Problem to solve: Transcribe the tail of the listing: start at the line containing "-96,7 +96,7 @@" and stop after the last line, keeping every character as is and adding nothing.

Dataset entries:
* * *

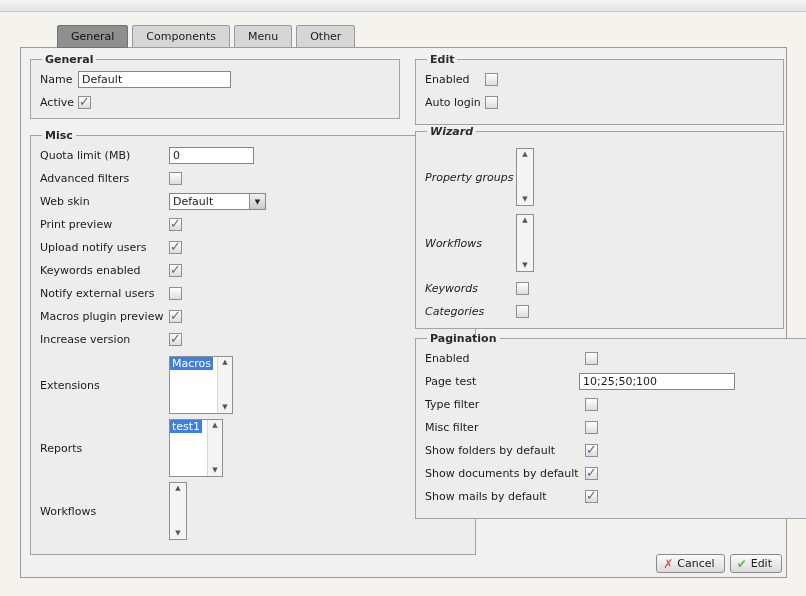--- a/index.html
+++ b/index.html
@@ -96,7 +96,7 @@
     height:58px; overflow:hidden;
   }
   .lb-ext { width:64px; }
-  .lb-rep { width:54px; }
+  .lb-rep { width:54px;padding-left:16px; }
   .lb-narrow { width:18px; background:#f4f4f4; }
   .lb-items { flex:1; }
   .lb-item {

* * *

Response area:
@@ -96,7 +96,7 @@
     height:58px; overflow:hidden;
   }
   .lb-ext { width:64px; }
-  .lb-rep { width:54px; }
+  .lb-rep { width:54px;padding-left:16px; }
   .lb-narrow { width:18px; background:#f4f4f4; }
   .lb-items { flex:1; }
   .lb-item {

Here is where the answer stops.